The China Support Network (CSN) is a U.S.-based organization promoting democracy for mainland China. CSN provides news, commentary, information and analysis on events, issues, demonstrations and government policy related to their cause. According to the organization, it supports democratic reform, human rights, and freedom in China.

The China Support Network was founded in 1989 by John Patrick Kusumi, who serves as its president. The organization opposes China's current Communist Party-led government, and has worked with Chinese student leaders who left China following the 1989 Tiananmen Square protests and massacre and continues to have a working relationship with Chinese dissidents  and the Chinese democracy movement in the United States.

The China Support Network has described the People's Republic of China as "a dysfunctional country" and the Chinese Communist Party as "the world's most murderous system",  and alleges that the Chinese government supports terrorist organisations, including al-Qaeda. 

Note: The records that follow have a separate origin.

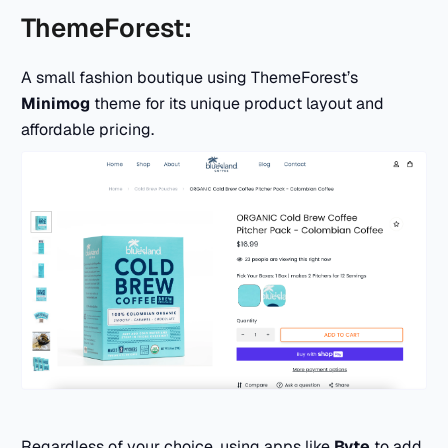
ThemeForest:
A small fashion boutique using ThemeForest’s
Minimog
theme for its unique product layout and
affordable pricing.
Regardless of your choice, using apps like
Byte
to add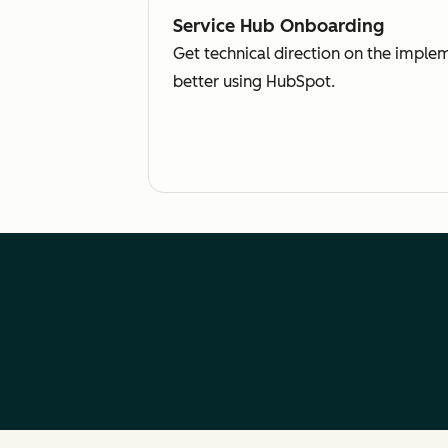
Service Hub Onboarding
Get technical direction on the imple
better using HubSpot.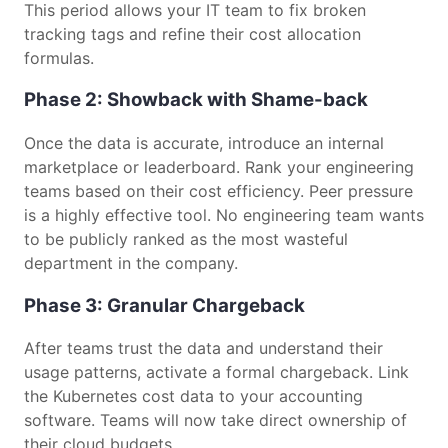
This period allows your IT team to fix broken
tracking tags and refine their cost allocation
formulas.
Phase 2: Showback with Shame-back
Once the data is accurate, introduce an internal
marketplace or leaderboard. Rank your engineering
teams based on their cost efficiency. Peer pressure
is a highly effective tool. No engineering team wants
to be publicly ranked as the most wasteful
department in the company.
Phase 3: Granular Chargeback
After teams trust the data and understand their
usage patterns, activate a formal chargeback. Link
the Kubernetes cost data to your accounting
software. Teams will now take direct ownership of
their cloud budgets.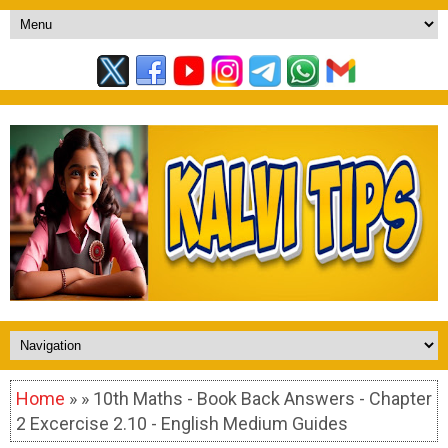
Home
» » 10th Maths - Book Back Answers - Chapter
2 Excercise 2.10 - English Medium Guides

CSN criticized the plan of Pope Benedict XVI and the Catholic Church to remove its embassy from Taiwan in an effort to improve ties with the government of the People's Republic of China and its Chinese Patriotic Catholic Association. 

CSN launched the "Freedom First, Olympics Second Coalition" (FFOSC) in support of a boycott of the 2008 Summer Olympics in China. Members of the FFOSC include the Montagnard Foundation, Free China Movement and Dictator Watch.